Rosamond Purcell was the subject of the 2016 documentary film An Art That Nature Makes: The Work of Rosamond Purcell by Molly Bernstein. Purcell’s books include: Book Nest, Illuminations: A Bestiary, A Glorious Enterprise: The Museum of Natural Sciences of Philadelphia, and Owls Head: On the Nature of Lost Things, which documents Purcell’s 20-year exploration of a multi-acre Maine junkyard. Her work has been exhibited throughout the U.S. and Europe and is held in the collections of the Museum of Fine Arts, Boston; the Metropolitan Museum of Art; the Nelson-Atkins Museum of Art; the National Academy of Sciences in Washington, D.C.; the V&A in London; the Art Institute of Chicago; the National Gallery of Canada, and other institutions.
About the Addison Gallery of American Art
Devoted exclusively to American art, the Addison opened in 1931 and holds one of the most important American art collections in the country. Its collection includes more than 25,000 works by artists such as John Singleton Copley, Thomas Eakins, Winslow Homer, George Bellows, Georgia O’Keeffe, Jackson Pollock, Jennifer Bartlett, Lorna Simpson, Kara Walker, Jaune Quick-to-See Smith, Kerry James Marshall, and Mark Bradford, as well as photographers Eadweard Muybridge, Walker Evans, Robert Frank, Cindy Sherman, Laurie Simmons, Sally Mann, Dawoud Bey, Carrie Mae Weems, and many others.

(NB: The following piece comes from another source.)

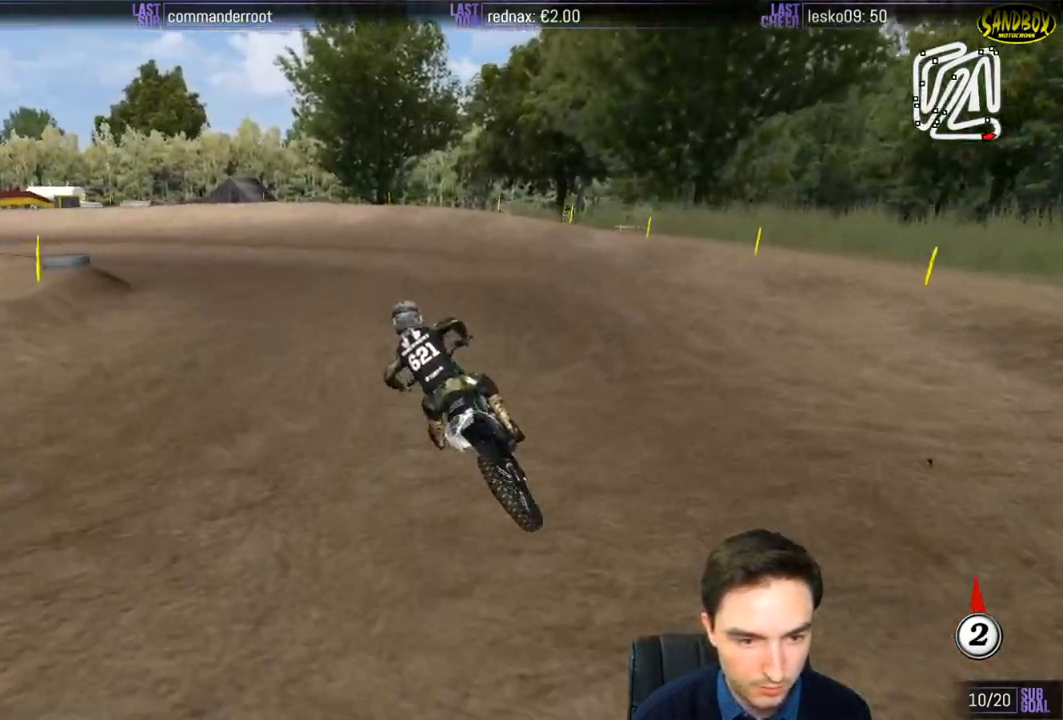
{"buttons": ["L1"], "left_stick": "center", "right_stick": "center", "events": []}
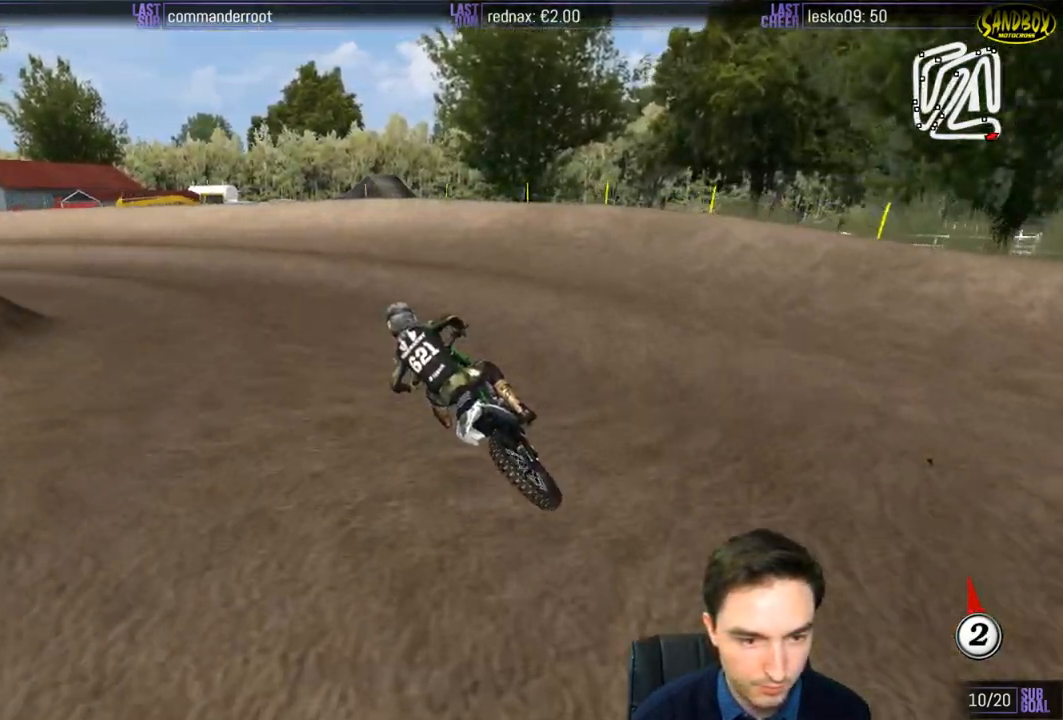
{"buttons": ["L1", "R2"], "left_stick": "center", "right_stick": "center", "events": [[83, "left_stick", "down-left"], [167, "R2", "down"], [350, "left_stick", "center"]]}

The Addison Gallery, located in a stand-alone building on the campus of Phillips Academy-a residential school of grades 9 through 12 in Andover, Massachusetts-offers a continually rotating series of exhibitions and programs, all of which are free and open to the public.
The Addison is open to the public 10 a.m. – 5 p.m. Tuesday-Saturday, and 1 – 5 p.m. on Sunday. Admission is free. Masks are required.